Conflicting Code Conventions

a case where the coding convention of assuming true==success bit me

2016-01-18

I love that C, my favorite language, is still getting popular posts written about it. How to C in 2016 has a lot of good tips I’ll be delving into and using, and Errata Security’s notes on that article is a good response to it with even more info I’ll look at.

In particular, I liked what they said about true/false, success/failure return values. In C, an expression that evaluates to 0 is considered false (for instance, if used in an if statement) and a 1 is considered true. It’s common that if you want a function to have a return value indicating if it succeeded or not, you return true for success and false for failure. The ErrataSec post says that’s not always true.

You may ask, “Who would not follow that convention?” Well let me tell you of a time that happened in real, professional code.

Working for a huge company, we had a different group that did work for us.
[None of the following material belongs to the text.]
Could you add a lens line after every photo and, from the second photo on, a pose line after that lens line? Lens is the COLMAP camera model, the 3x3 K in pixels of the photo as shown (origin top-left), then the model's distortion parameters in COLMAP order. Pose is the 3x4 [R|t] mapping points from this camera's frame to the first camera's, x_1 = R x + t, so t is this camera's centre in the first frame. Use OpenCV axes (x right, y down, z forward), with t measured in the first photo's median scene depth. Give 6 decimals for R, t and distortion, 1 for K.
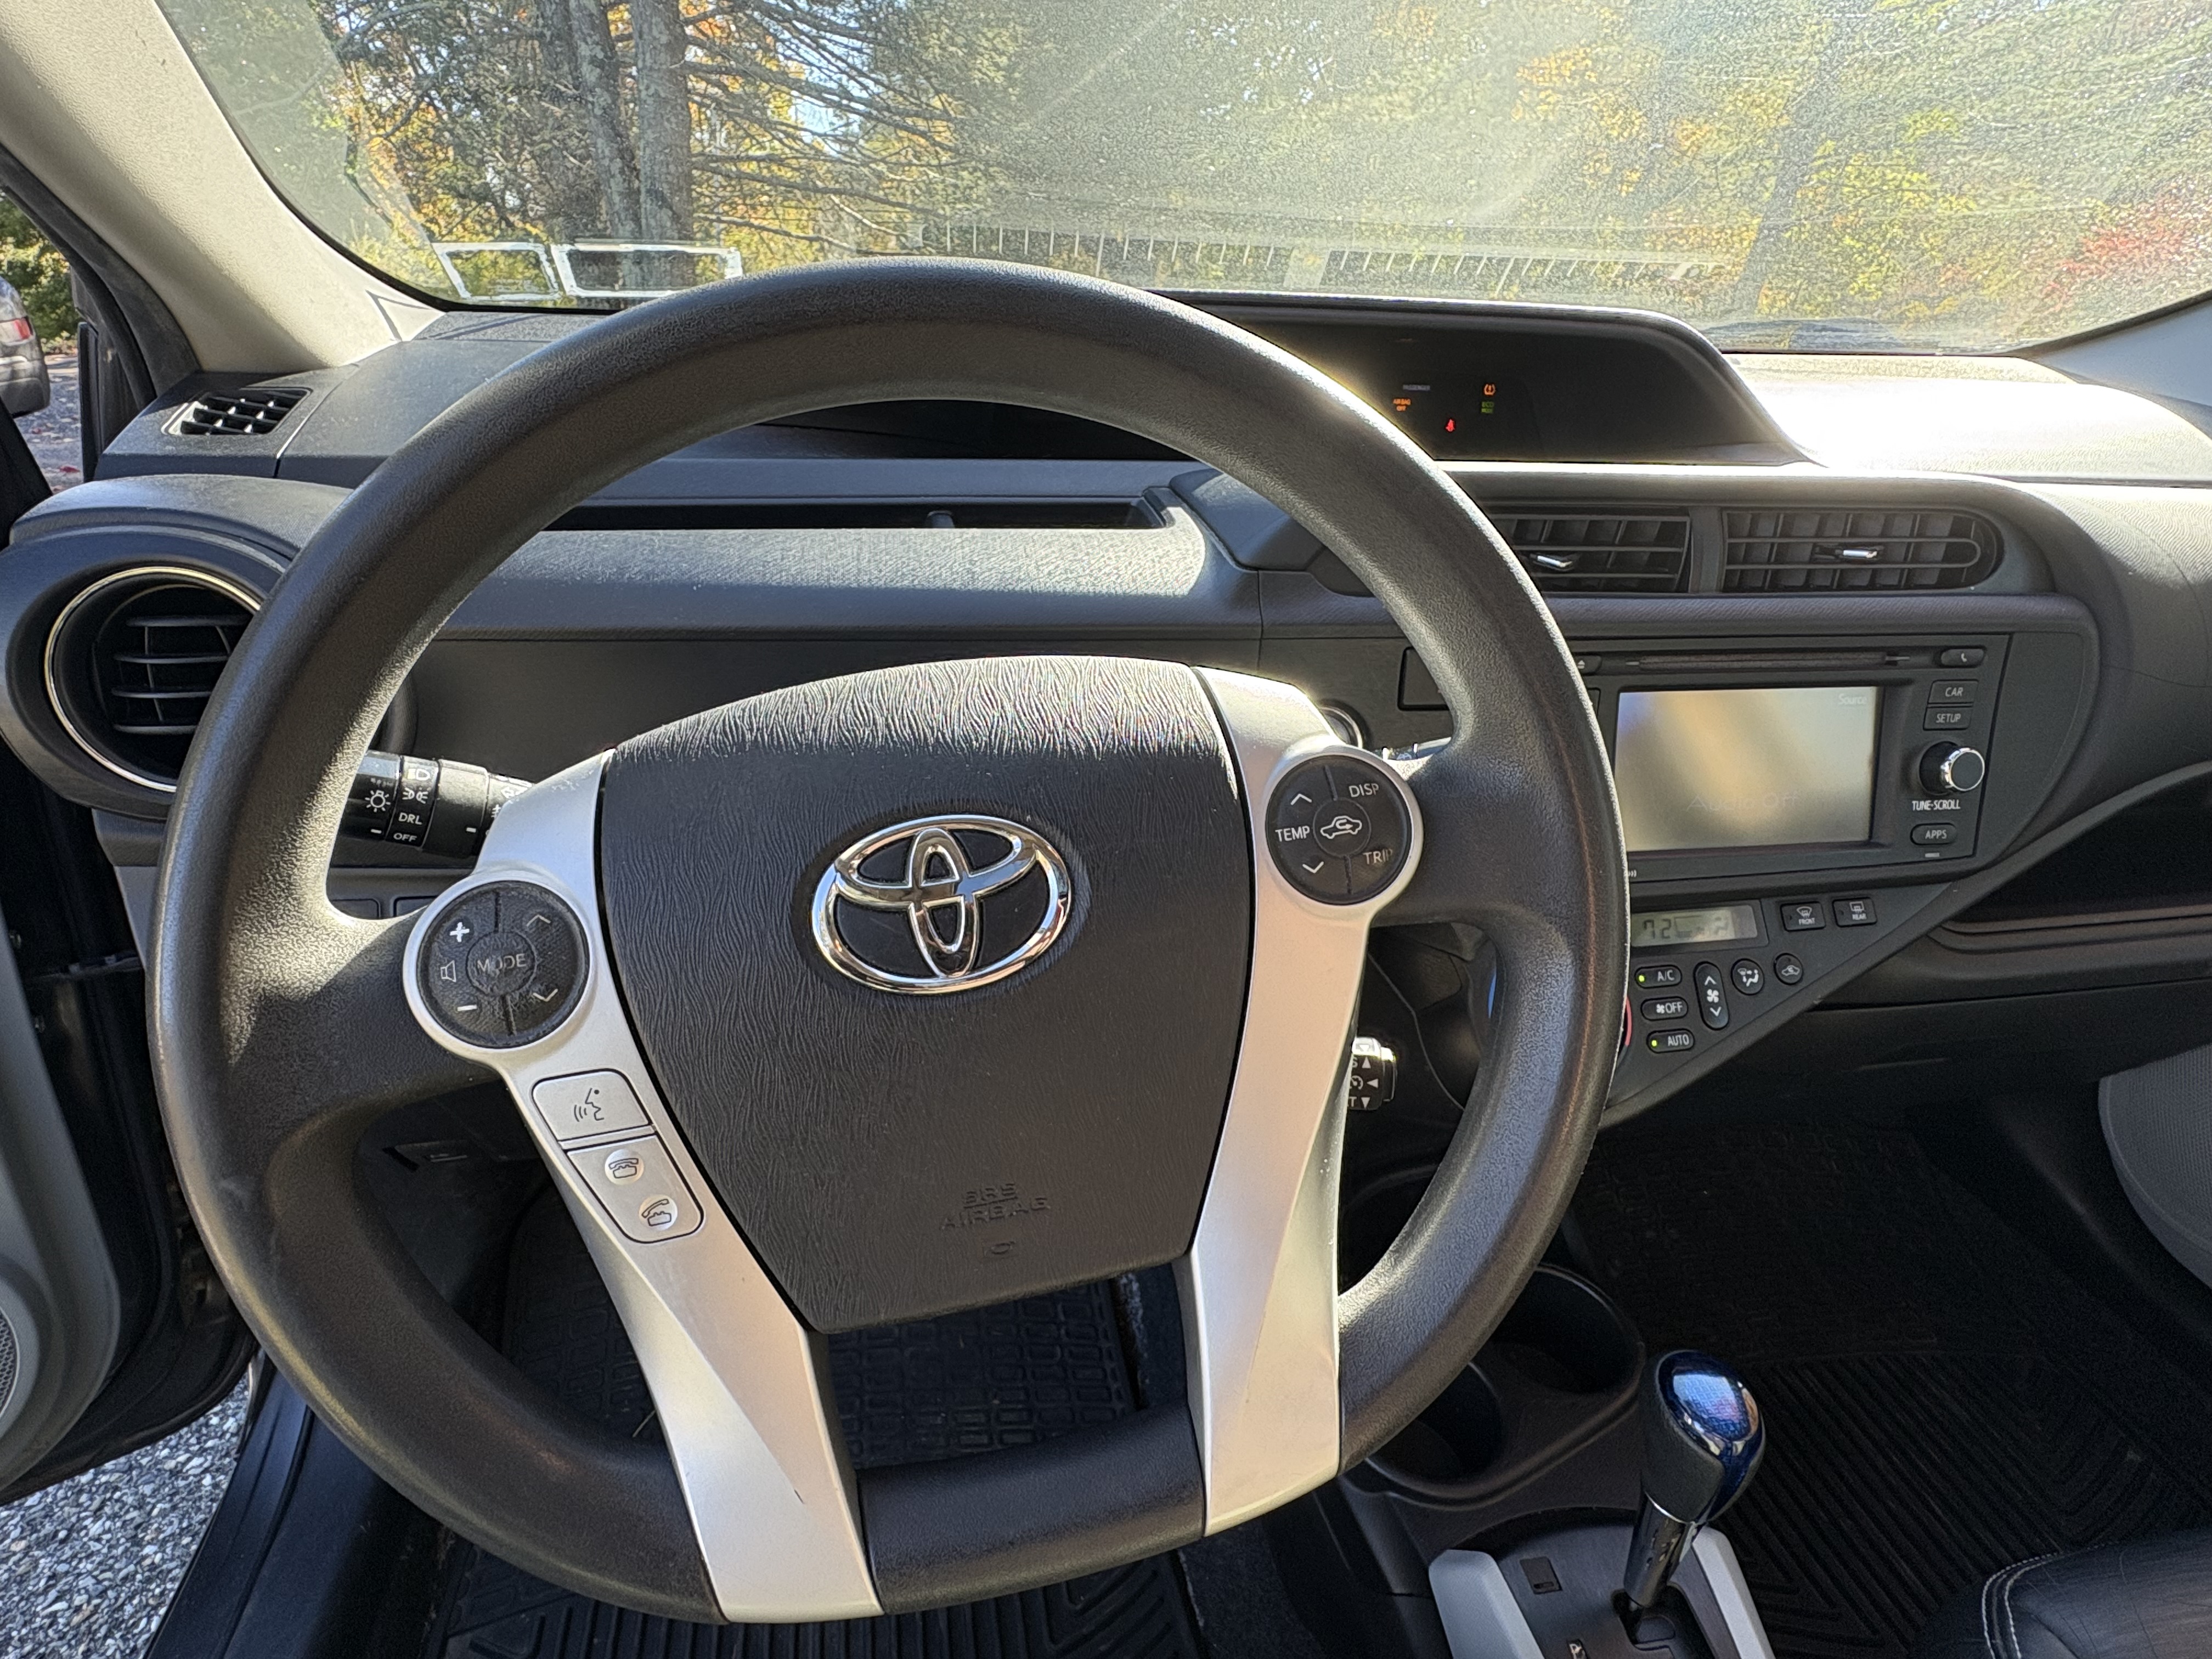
lens RADIAL K [[1142.6, 0, 1106.0], [0, 1142.6, 829.5], [0, 0, 1]] dist [0.001891, 0.001589]
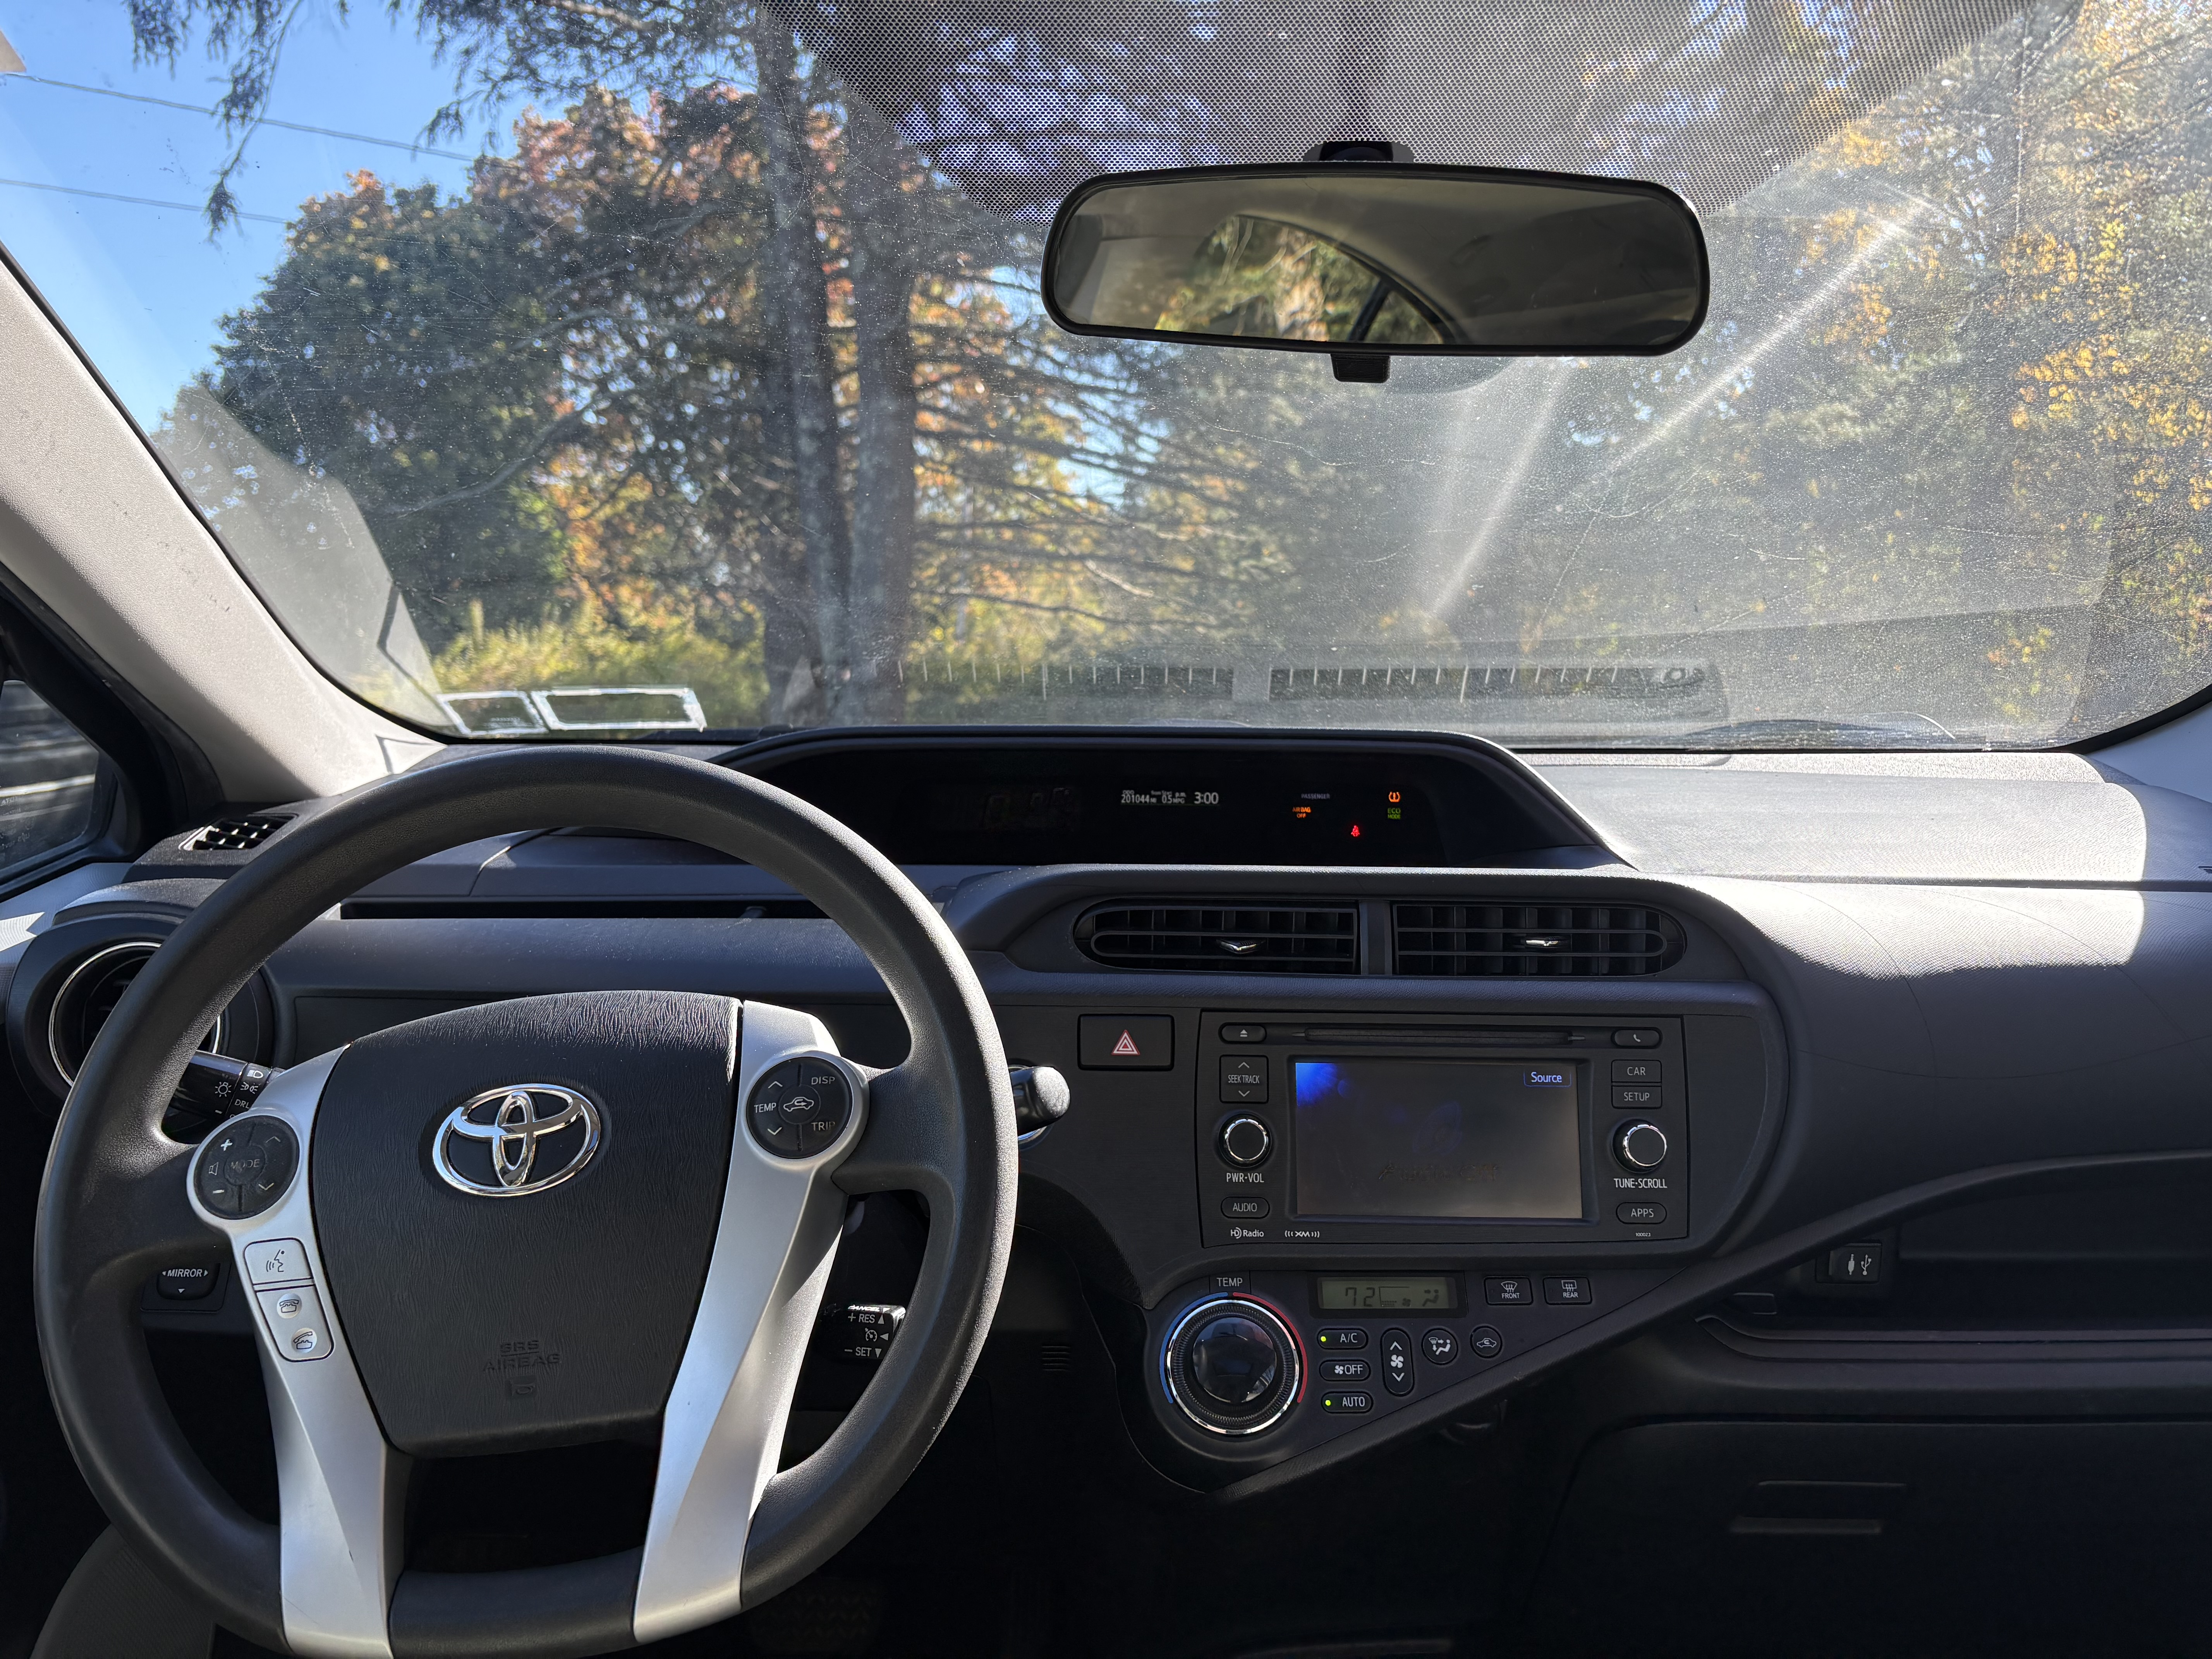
lens RADIAL K [[1639.3, 0, 1155.8], [0, 1639.3, 830.5], [0, 0, 1]] dist [0.033231, -0.032012]
pose [[0.985390, -0.007928, -0.170127, 0.589409], [-0.048052, 0.945390, -0.322380, 0.187107], [0.163392, 0.325845, 0.931197, -0.576202]]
They were responsible for libraries and tools that helped us with our product. We got a new release of a new library from them. I decided to write tests for the library. It’s not so much that I didn’t trust them, I’m just thourough that way.

For one function, I think it was just something like a constructor or initialization for the library, it’s return type was an explicit boolean and the documentation said the return value indicates success or failure. Ok, true is success and false is failure I assumed.

It took an object to connect to the IO as input; if that object reported it can successfully communicate then their function should succeed, and failure should make them fail. I created a mock object that I can control its success and tested if the new code succeeds or fails as expected. I always test both cases to avoid things like false positives.

Both cases failed. The test for success wouldn’t be too strange, the test returning what I thought was failure when expecting success could mean it was broke. But that scenario would mean the failure testcase should “pass” and return failure as well. But it returned success when I was expecting failure. What was going on?

I of course reported this to the team right away. They looked at it, and came right back saying no it worked fine. Puzzled, I ran my tests again. Nope, failure when it should succeed, succeed when it should fail.

I had them look at my test cases. I showed it was returning our explicit true value in my testcase that should fail, and returned false when it should succeed.

They said, “Yes, that’s how it works.”

What.

Their reasoning was programs, like ones run on the command line, return zero for success and non-zero for failure. They wanted to use that convention of zero=success, non-zero=failure and decided to use a type that had two values instead of an int. Well, we were already using a type that had two values that were zero and non-zero: our boolean. They made their function return false for succeed because false was zero, and true for fail because true was non-zero.

zero = success = false
non-zero = failure = true

This weird mixing of conventions was one of the most unexpected bugs I’ve had and a good reason to use SUCCESS to mean success.